Selected excerpt
Sunday, August 22, 2010

Serializing Huffman Trees

If you've been following, then you know I'm playing with Huffman trees and attempting follow Heinrich Apfelmus' morse code example.

Previously, I built a Huffman Tree data type and some functions for encoding and decoding messages using that structure. This installment is rather short, covering a way to serialize and deserialize a HuffTree structure. This serves two purposes. First, it's a way to encode the Huffman tree so that the recipient of a message can decode it. I make no claims as to its efficiency or anything like that. It works, and is really more of an exercise for myself. The second reason is in my pursuit of mimicking Apfelmus' work, I want to effectively obscure the Huffman tree structure, making it more or less vanish into the call structure.

Required action 1
Give again word for word the passage of the Huffman tree post starting with "Previously, I built" and going on through "the call structure.".

Data for this task
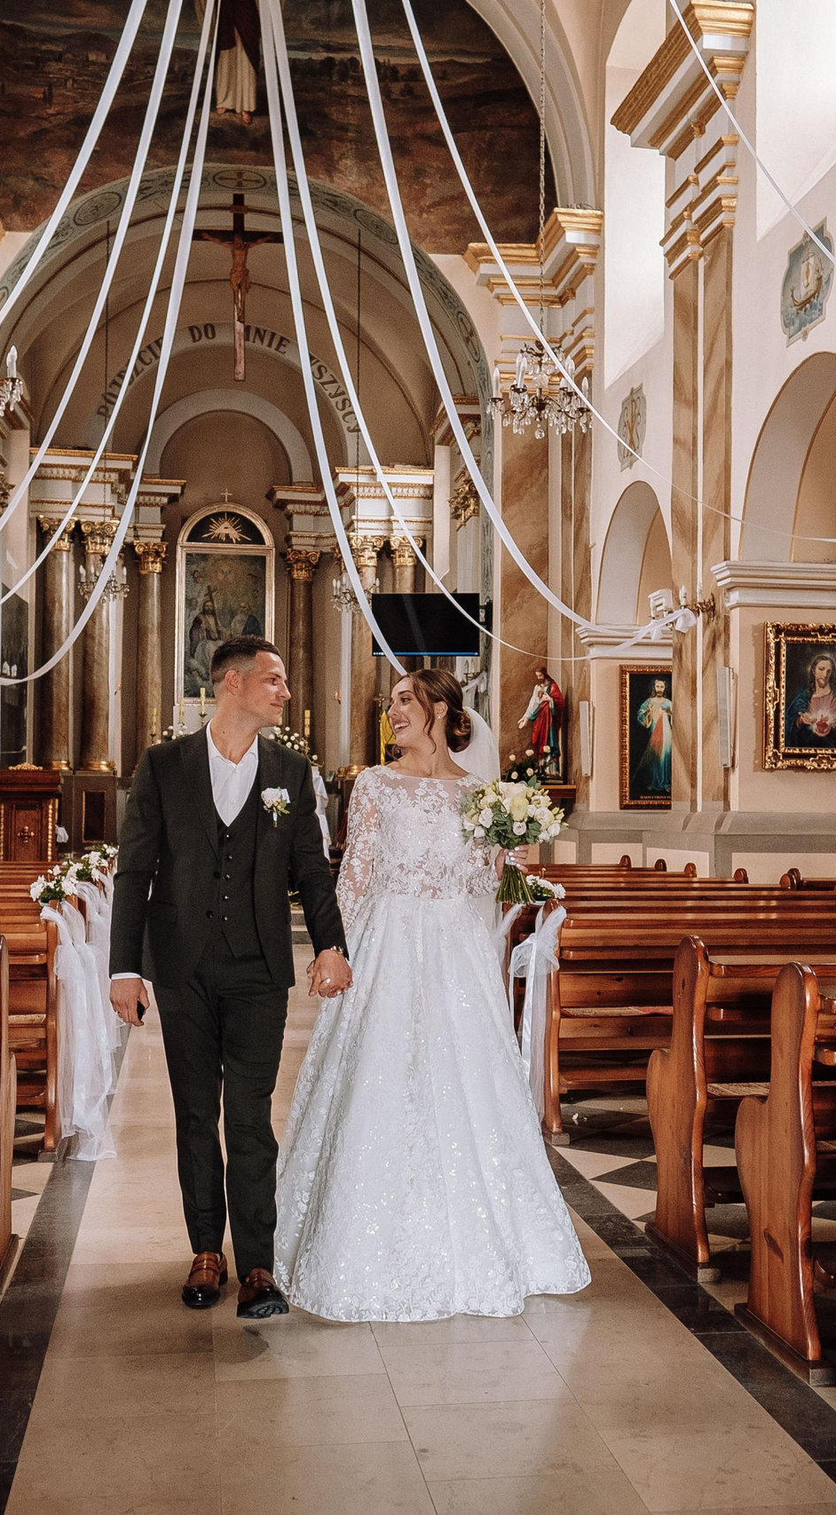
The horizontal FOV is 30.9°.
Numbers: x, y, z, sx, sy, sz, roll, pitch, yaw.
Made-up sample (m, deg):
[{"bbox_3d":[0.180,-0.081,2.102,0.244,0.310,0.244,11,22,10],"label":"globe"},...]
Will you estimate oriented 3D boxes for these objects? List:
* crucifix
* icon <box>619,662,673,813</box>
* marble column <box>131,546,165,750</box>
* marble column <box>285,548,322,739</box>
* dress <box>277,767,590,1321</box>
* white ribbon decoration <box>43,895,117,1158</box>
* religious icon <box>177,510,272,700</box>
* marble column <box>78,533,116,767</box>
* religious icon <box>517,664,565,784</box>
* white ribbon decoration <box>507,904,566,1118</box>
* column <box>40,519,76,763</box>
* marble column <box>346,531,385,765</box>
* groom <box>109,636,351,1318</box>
[{"bbox_3d":[-1.872,-4.849,15.757,0.882,1.961,0.250,1,-2,-9],"label":"crucifix"},{"bbox_3d":[2.355,-0.196,14.956,0.760,1.425,0.080,1,-2,-9],"label":"icon"},{"bbox_3d":[-3.308,-1.222,18.658,0.420,2.856,0.420,1,-2,-9],"label":"marble column"},{"bbox_3d":[-1.432,-1.200,18.941,0.420,2.870,0.420,1,-2,-9],"label":"marble column"},{"bbox_3d":[0.038,0.768,4.435,0.900,1.460,0.850,1,-2,-9],"label":"dress"},{"bbox_3d":[-1.317,1.049,5.928,0.296,0.997,0.340,1,-2,-9],"label":"white ribbon decoration"},{"bbox_3d":[-2.511,-1.986,19.849,1.265,2.545,0.150,1,-2,-9],"label":"religious icon"},{"bbox_3d":[-3.692,-1.271,17.388,0.410,2.868,0.410,1,-2,-9],"label":"marble column"},{"bbox_3d":[1.177,-0.319,14.352,0.400,1.080,0.360,0,-2,23],"label":"religious icon"},{"bbox_3d":[0.474,1.022,6.214,0.260,0.860,0.300,1,-2,-9],"label":"white ribbon decoration"},{"bbox_3d":[-4.101,-1.293,17.225,0.410,2.894,0.410,1,-2,-9],"label":"column"},{"bbox_3d":[-0.642,-1.255,18.449,0.460,2.803,0.460,1,-2,-9],"label":"marble column"},{"bbox_3d":[-0.513,0.576,4.185,0.650,1.815,0.450,1,-2,-9],"label":"groom"}]

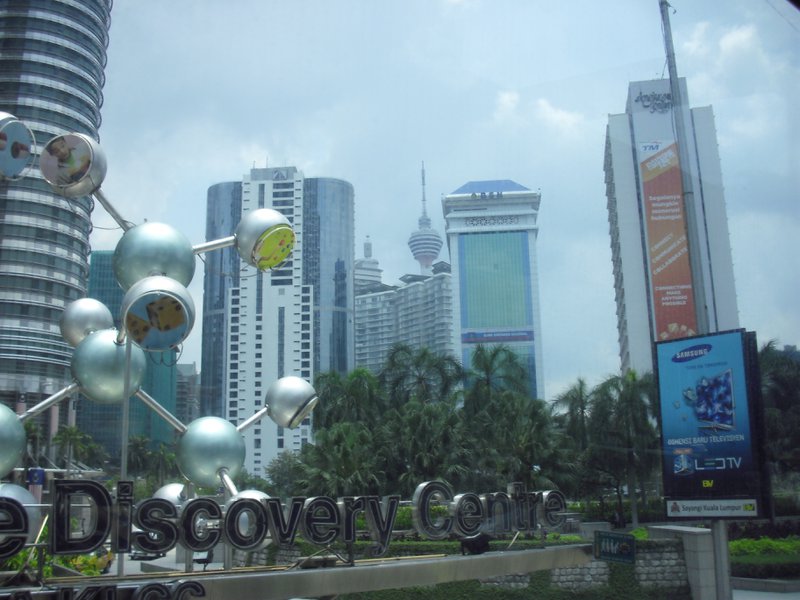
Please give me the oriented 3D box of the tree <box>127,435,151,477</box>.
[{"bbox_3d":[-27.754,19.870,91.928,2.861,11.498,2.861,-1,-14,0],"label":"tree"}]

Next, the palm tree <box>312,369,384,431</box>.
[{"bbox_3d":[-2.837,8.983,51.270,4.265,10.319,4.265,-1,-14,0],"label":"palm tree"}]

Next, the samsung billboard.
[{"bbox_3d":[6.710,2.726,19.000,0.475,3.895,2.137,13,-19,-40],"label":"samsung billboard"}]

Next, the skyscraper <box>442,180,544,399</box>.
[{"bbox_3d":[32.458,17.536,291.323,32.596,108.915,22.000,-2,-14,3],"label":"skyscraper"}]

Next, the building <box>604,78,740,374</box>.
[{"bbox_3d":[64.426,0.712,210.511,24.448,101.243,30.000,-3,-14,8],"label":"building"}]

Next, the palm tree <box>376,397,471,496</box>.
[{"bbox_3d":[1.154,7.718,39.278,4.241,6.826,4.241,-1,-14,0],"label":"palm tree"}]

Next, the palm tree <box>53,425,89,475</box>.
[{"bbox_3d":[-33.116,18.477,87.186,3.720,12.178,3.720,-1,-14,0],"label":"palm tree"}]

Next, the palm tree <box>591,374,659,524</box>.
[{"bbox_3d":[11.241,7.399,43.037,3.480,7.971,3.480,-1,-14,0],"label":"palm tree"}]

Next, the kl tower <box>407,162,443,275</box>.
[{"bbox_3d":[35.600,11.875,1170.637,47.569,421.395,47.569,-1,-14,0],"label":"kl tower"}]

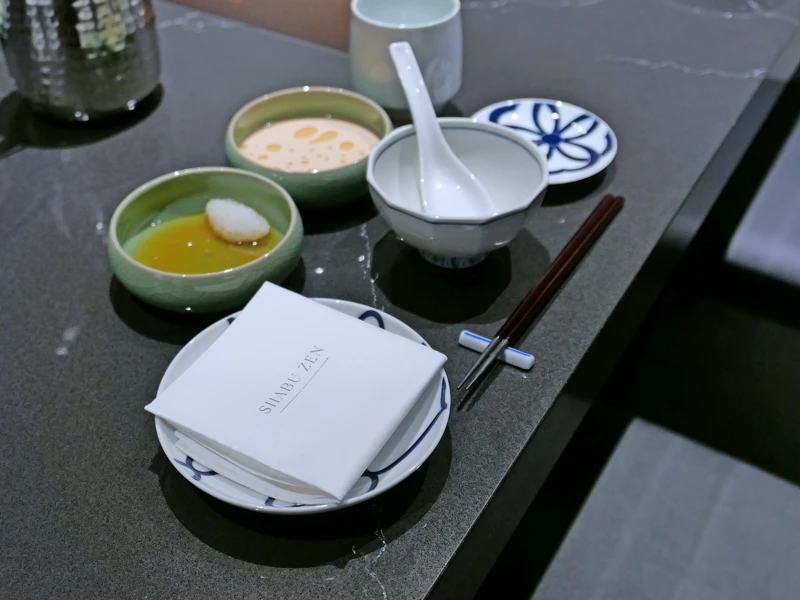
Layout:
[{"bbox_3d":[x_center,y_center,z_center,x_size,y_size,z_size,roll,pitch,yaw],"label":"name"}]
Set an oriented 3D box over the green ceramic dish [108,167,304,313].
[{"bbox_3d":[-0.124,-0.038,0.548,0.124,0.041,0.124,0,42,0],"label":"green ceramic dish"}]

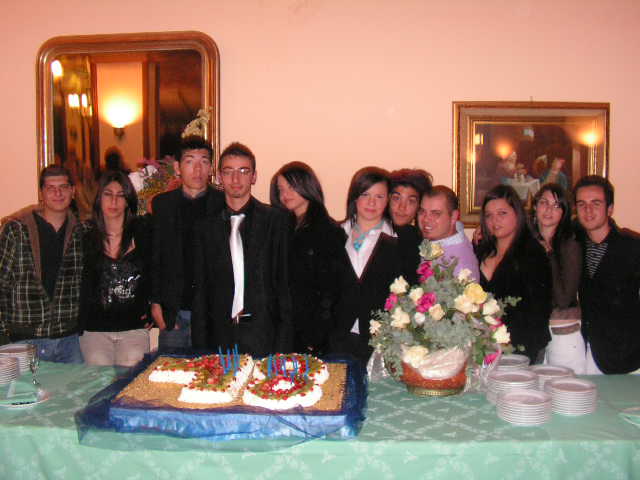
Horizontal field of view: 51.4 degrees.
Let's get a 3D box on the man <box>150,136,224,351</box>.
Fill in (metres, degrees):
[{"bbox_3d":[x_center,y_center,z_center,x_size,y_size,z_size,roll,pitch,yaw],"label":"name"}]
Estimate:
[{"bbox_3d":[-0.617,0.410,3.378,0.500,1.828,0.310,0,3,-3],"label":"man"}]

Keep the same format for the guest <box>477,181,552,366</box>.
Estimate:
[{"bbox_3d":[0.909,0.544,3.185,0.420,1.596,0.320,2,4,28],"label":"guest"}]

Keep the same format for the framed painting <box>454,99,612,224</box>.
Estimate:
[{"bbox_3d":[1.212,-0.433,3.832,0.878,0.711,0.060,1,3,4],"label":"framed painting"}]

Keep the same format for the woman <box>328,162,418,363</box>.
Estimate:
[{"bbox_3d":[0.251,0.502,3.163,0.450,1.677,0.320,1,3,18],"label":"woman"}]

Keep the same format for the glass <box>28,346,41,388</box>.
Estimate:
[{"bbox_3d":[-1.169,0.517,2.721,0.050,0.161,0.050,0,3,0],"label":"glass"}]

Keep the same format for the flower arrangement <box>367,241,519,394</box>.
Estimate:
[{"bbox_3d":[0.501,0.306,2.702,0.570,0.601,0.480,0,3,0],"label":"flower arrangement"}]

Required action 2
Replace "Estimate" with "Predict" in the lines of the rows starting with the line with "Keep the same format for the glass" and going on through the end of the rows. Return only those lines, with nothing else changed.

Exercise answer 1
Previously, I built a Huffman Tree data type and some functions for encoding and decoding messages using that structure. This installment is rather short, covering a way to serialize and deserialize a HuffTree structure. This serves two purposes. First, it's a way to encode the Huffman tree so that the recipient of a message can decode it. I make no claims as to its efficiency or anything like that. It works, and is really more of an exercise for myself. The second reason is in my pursuit of mimicking Apfelmus' work, I want to effectively obscure the Huffman tree structure, making it more or less vanish into the call structure.

Exercise answer 2
Keep the same format for the glass <box>28,346,41,388</box>.
Predict:
[{"bbox_3d":[-1.169,0.517,2.721,0.050,0.161,0.050,0,3,0],"label":"glass"}]

Keep the same format for the flower arrangement <box>367,241,519,394</box>.
Predict:
[{"bbox_3d":[0.501,0.306,2.702,0.570,0.601,0.480,0,3,0],"label":"flower arrangement"}]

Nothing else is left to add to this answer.